What looks like vibe coding from the outside is a carefully constructed pipeline, a finely honed machine.
Research artifact. Plan artifact. Annotation loop. Mechanical implementation. Continuous verification. Revert if wrong.
The trick is that the visible part looks so casual, probably for the sake of marketing: “here’s what I want.” “A third of my work is happening on my mobile phone in the mobile interface of claude code”. Sounds close to not being serious, but is to be taken into context. The interface doesn’t matter, it’s just a small window into a huge context and supporting scaffolding. The invisible, unattractive part is discipline: which decisions are human, where are the gates, what gets reverted when.
It’s the opposite of YOLO.
It’s a peek into what’s possible in engineering under the new conditions. The tools changed. The fundamentals, understand the problem, control scope, verify the output, learn from failure, didn’t.

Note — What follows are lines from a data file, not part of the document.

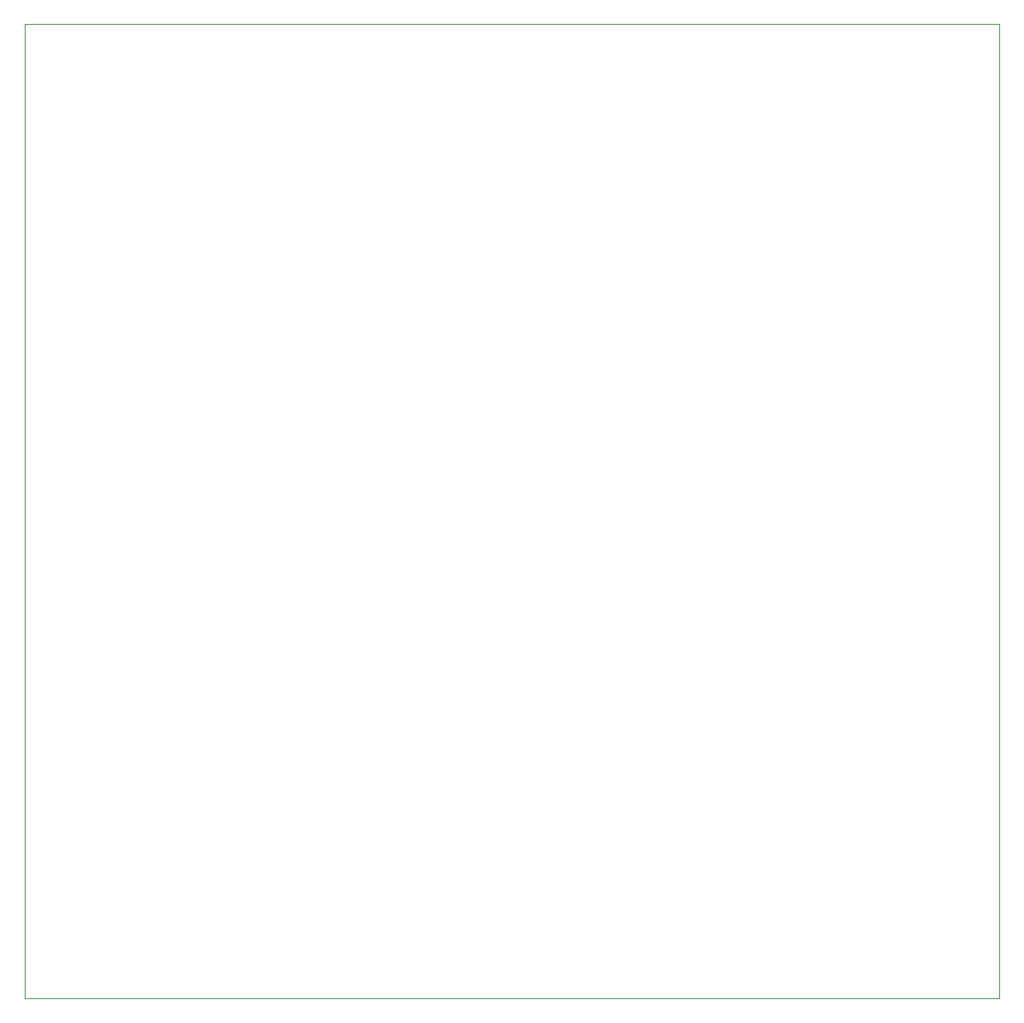
<source format=gbr>
%TF.GenerationSoftware,KiCad,Pcbnew,9.0.5*%
%TF.CreationDate,2025-11-19T18:22:51+02:00*%
%TF.ProjectId,backplane,6261636b-706c-4616-9e65-2e6b69636164,rev?*%
%TF.SameCoordinates,Original*%
%TF.FileFunction,Profile,NP*%
%FSLAX46Y46*%
G04 Gerber Fmt 4.6, Leading zero omitted, Abs format (unit mm)*
G04 Created by KiCad (PCBNEW 9.0.5) date 2025-11-19 18:22:51*
%MOMM*%
%LPD*%
G01*
G04 APERTURE LIST*
%TA.AperFunction,Profile*%
%ADD10C,0.050000*%
%TD*%
G04 APERTURE END LIST*
D10*
X75000000Y-124970000D02*
X67000000Y-124970000D01*
X167000000Y-25000000D02*
X67000000Y-25000000D01*
X167000000Y-124970000D02*
X75000000Y-124970000D01*
X67000000Y-49500000D02*
X67000000Y-124970000D01*
X167000000Y-124970000D02*
X167000000Y-25000000D01*
X67000000Y-25000000D02*
X67000000Y-49500000D01*
M02*

</source>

The people who are best at this aren’t the ones who let go the most. They’re the ones who figured out where exactly they need to stay in control.
Why This Matters
Understanding how the extreme works already today is important for two aspects:
(I) There is a lot of disbelief and misunderstanding on how this can work and the narrative is often met with “this is just marketing” without looking deeper into why it works, where it works.
(II) There is a lot of discussion going on that this (being whatever vibe coding interpretation) is not as productive as claimed, which is often coming from people looking at it without full information and from an angle of “how does my work look like today”. Tinkering shows the way currently.
“Try It! The thing about rapidly changing, brand new tools is that nobody knows the answer to any of the questions you are likely to have. Exploristan is the Land of Try It.
Try it and then share. We’re all wondering.” - Kent Beck
(III) Most importantly: There are a lot of studies which are interpreted as “this” causes an undue amount of stress for people. Which is right. But the environments mentioned in those studies themselves did not react to this new way of work. “This” causes two things: a lot more context switching (not what humans are good at) and more ambiguity due to dissolving roles, more work options up- and downstream at the same time, thus more potential for confusion. The task for work environments is to set up new structures and rituals that create guard rails against burn out and support the new level of speed. Not everything that can be done, should be done. help structure the workday of workers according to the new challenges. But for that the new way of work first needs to be understood.